- _YOUR TASK_
Copy the listing below exactly, but skip the pictures.

BEGIN DATA PROVIDED

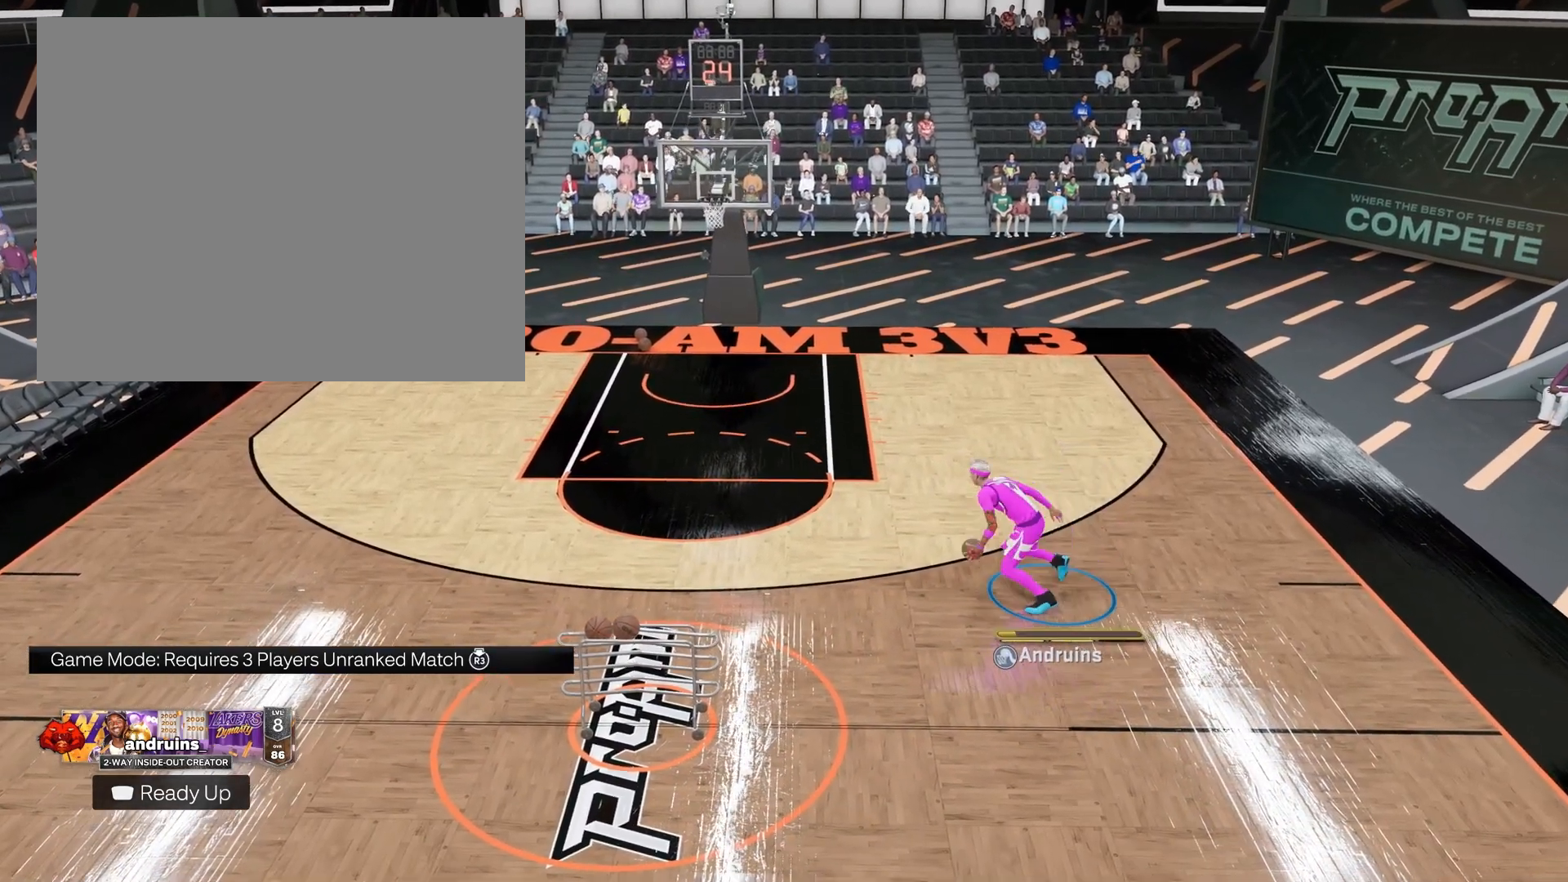
{"buttons": [], "left_stick": "center", "right_stick": "center", "events": []}
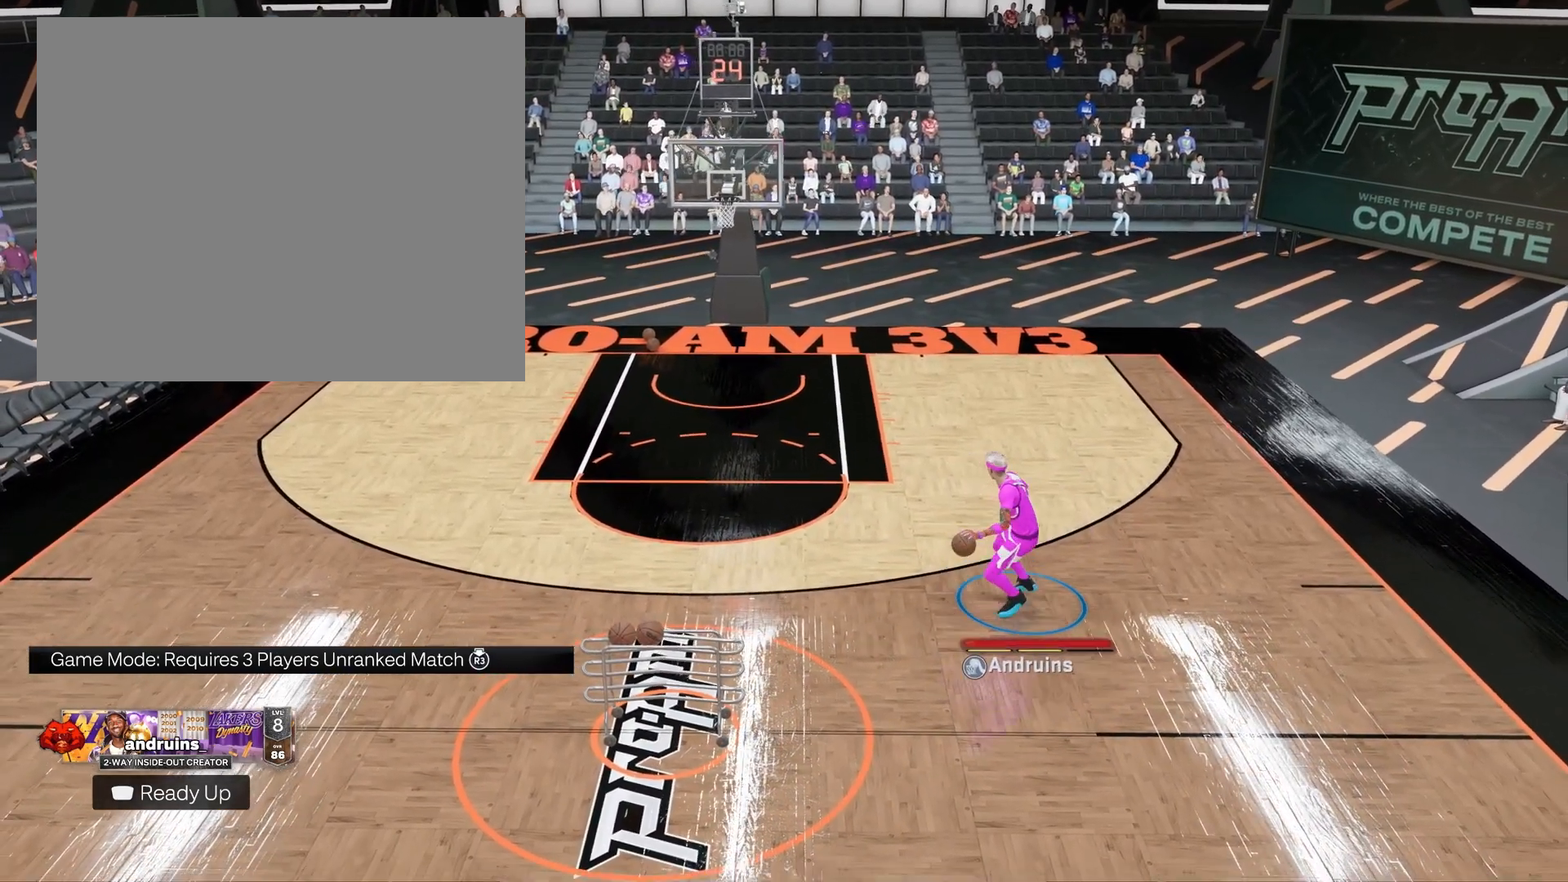
{"buttons": [], "left_stick": "center", "right_stick": "center", "events": []}
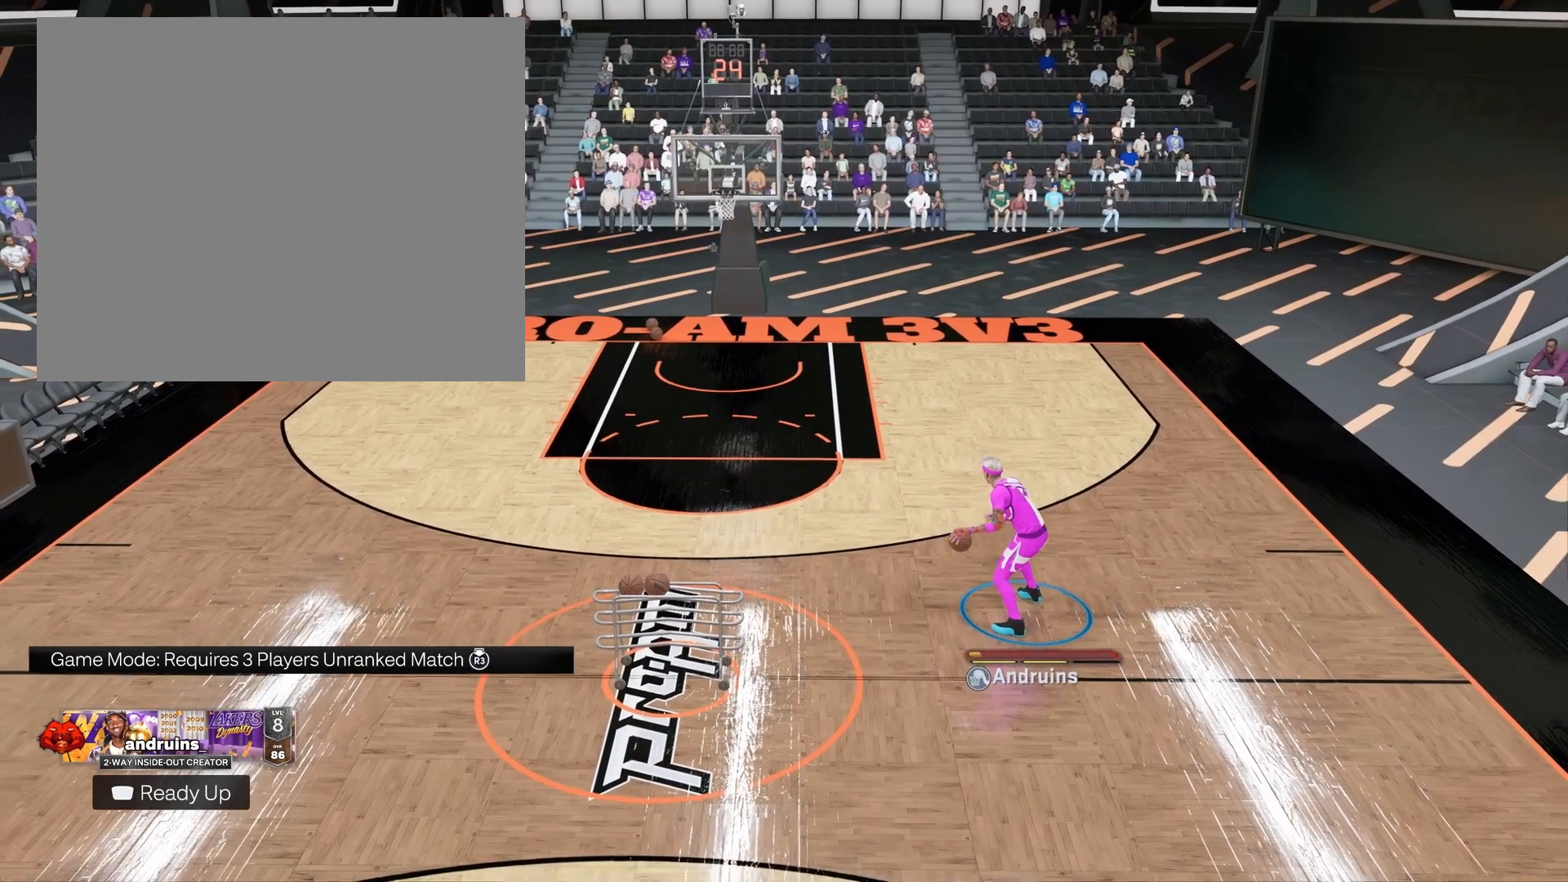
{"buttons": [], "left_stick": "center", "right_stick": "center", "events": []}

END DATA PROVIDED

- _SOLUTION TO THE EXERCISE_
{"buttons": [], "left_stick": "center", "right_stick": "center", "events": []}
{"buttons": [], "left_stick": "center", "right_stick": "center", "events": []}
{"buttons": [], "left_stick": "center", "right_stick": "center", "events": []}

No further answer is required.